## WORK TO COMPLETE
**A.** Translate this sentence from the std.hash review thread into Spanish: "The hash functions must use a Range interface, not a file interface."
**B.** In the std.hash review thread, list every name that appears right after "Posted by".

## PASSAGE SHOWN
Thanks for writing std.hash, I think lots of people need it.

August 07, 2012

Re: The review of std.hash package

Posted by Piotr Szturmaj
in reply to Johannes Pfau

Piotr Szturmaj

Posted in reply to Johannes Pfau

Johannes Pfau wrote:
> As I had some free time and nobody else stepped up I implemented it,

I tried it before but I wanted to create whole crypto package at once, and I guess it was a huge mistake. I know you have used my code in your uuid module, you can use it to add it to std.hash if you want. There are all SHA implementations, MD5 and a Tiger (both versions). They all support bit hashing and work with CTFE.

I made a quick look at your proposal, but currently don't have time to do a deep investigation :). One note though. I don't think it's neccessary to maintain two different API sets. Sure, classes need heap allocation but usually that's only one allocation, it's more important to not allocate during algorithm computations. Fortunately crypto algorithms don't do this. So, struct allocation efficency is negligible here. I think separate struct based API set is not worth it (or I'm missing something not related to allocation cost).

August 08, 2012

Re: The review of std.hash package

Posted by Walter Bright
in reply to Dmitry Olshansky

Walter Bright

Posted in reply to Dmitry Olshansky

On 8/7/2012 10:39 AM, Dmitry Olshansky wrote:
> std.hash.hash is a new module for Phobos defining an uniform interface for
> hashes and checksums. It also provides some useful helper functions to deal with
> this new API.

The hash functions must use a Range interface, not a file interface.

This is extremely important.

August 08, 2012

Re: The review of std.hash package

Posted by Denis Shelomovskij
in reply to Dmitry Olshansky

Denis Shelomovskij

Posted in reply to Dmitry Olshansky

The question about module names.

Is it supposed that e.g. std.hash.crc module will contain many CRC implementations, not only one CRC-32? If not, it will be better to call it std.hash.crc32 because other CRC variants are also in use. Or even std.hash.crc.crc32.

Same with std.hash.sha and std.hash.md modules.

-- 
Денис В. Шеломовский
Denis V. Shelomovskij

August 08, 2012

Re: The review of std.hash package

Posted by Johannes Pfau
in reply to David

Johannes Pfau

Posted in reply to David

Am Wed, 08 Aug 2012 00:55:47 +0200
schrieb David <d@dav1d.de>:

> Am 07.08.2012 21:53, schrieb Johannes Pfau:
> > Am Tue, 07 Aug 2012 20:07:07 +0200
> > schrieb David <d@dav1d.de>:
> >
> > start is here as structs can't have default constructors. For all current hashes it's really mostly useless (except it can be used as a simple way to reset a hash, which is also why the hash structs don't have a reset member), but I just don't know if there are hashes which would require a more complex (runtime) initialization.
> 
> Ok this point with the one above makes sense (I implemented my OpenSSL hashing wrapper as a class, initilaization is done in the constructor), it still doesn't feel right, if you have to call .start first. What about a struct-constructor which calls .start internally, so you get a bit more of a modern API (imo) and you're still able to implement the same interface for any kind of wrapper/own implementation/whatever.

## DATA BLOCK

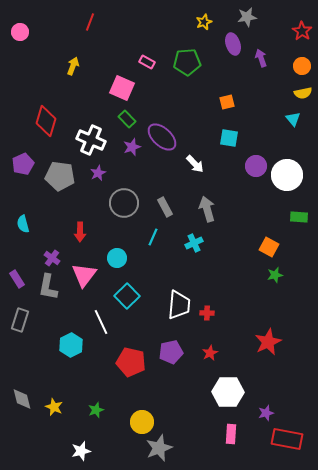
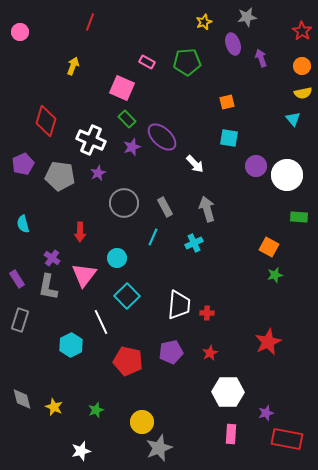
red pentagon at (131, 362): moved 3 px left, 1 px up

## SOLUTIONS BY TASK
**A.** Las funciones hash deben usar una interfaz Range, no una interfaz de archivo.

**B.** Piotr Szturmaj, Walter Bright, Denis Shelomovskij, Johannes Pfau